Irán se prepara para adquirir misiles de crucero supersónicos de China
Según fuentes internacionales, Irán está cerca de firmar un acuerdo para comprar misiles de crucero antibuque supersónicos CM-302 de China. Esta medida se produce en un contexto de escalada de tensiones, mientras Estados Unidos aumenta la presión naval en la región de Oriente Medio y advierte sobre medidas militares si Teherán no llega a un nuevo acuerdo nuclear.
El misil CM-302, fabricado por la Corporación China de Ciencia e Industria Aeroespacial (CASIC), está considerado una de las armas antibuque más avanzadas del mundo. Con un alcance de unos 290 km, capacidad de vuelo a baja altitud y una velocidad extremadamente alta, este tipo de misil puede evadir los sistemas de defensa aérea modernos y es capaz de hundir grandes buques de guerra como portaaviones o destructores.
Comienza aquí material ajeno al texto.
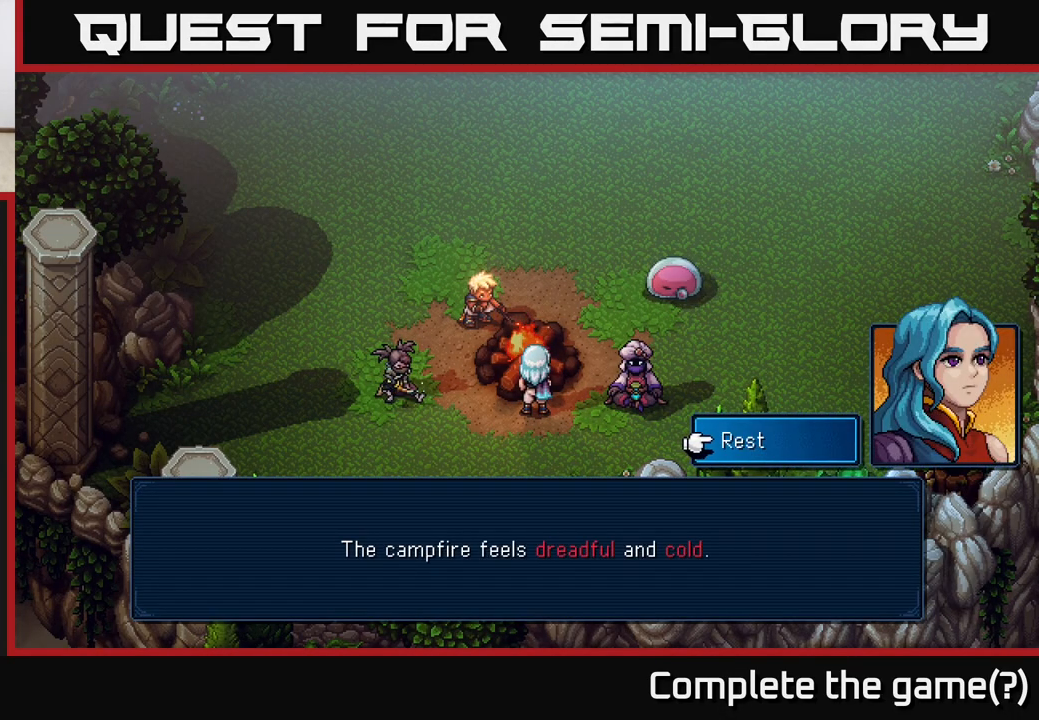
{"buttons": [], "left_stick": "center", "right_stick": "center", "events": []}
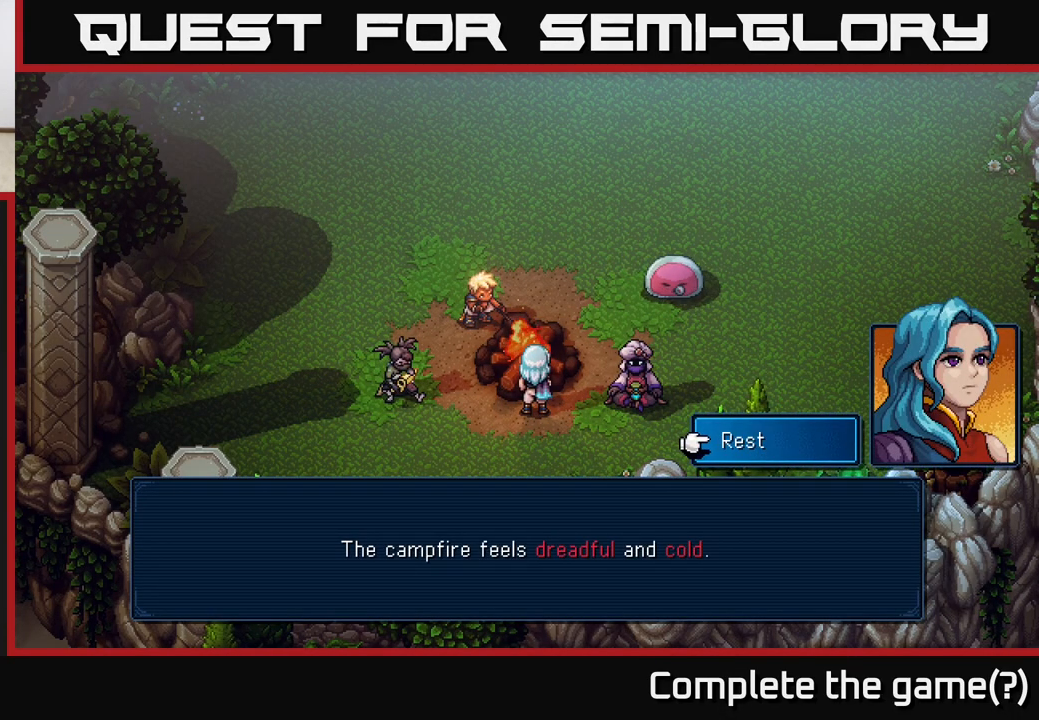
{"buttons": [], "left_stick": "center", "right_stick": "center", "events": [[50, "A", "down"], [150, "A", "up"]]}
Capacidad de ataque y cambio en el equilibrio militar
Los expertos señalan que, si este acuerdo se concreta, la capacidad ofensiva de Irán se fortalecerá significativamente, creando una amenaza directa para la fuerza naval estadounidense en la región. Danny Citrinowicz, experto del Instituto de Estudios de Seguridad Nacional de Israel, afirmó:
"Esto sería un punto de inflexión si Irán tuviera capacidad hipersónica para atacar buques de guerra en la región, porque este tipo de misil es muy difícil de interceptar."
Contexto de las negociaciones y reacciones de las partes
Las conversaciones sobre este acuerdo se han prolongado durante al menos dos años, pero el proceso de negociación se aceleró tras el reciente conflicto entre Irán e Israel. Se informa que el viceministro de Defensa iraní, Massoud Oraei, viajó a China para acelerar la finalización del acuerdo y reponer las existencias de armas disminuidas tras los ataques aéreos.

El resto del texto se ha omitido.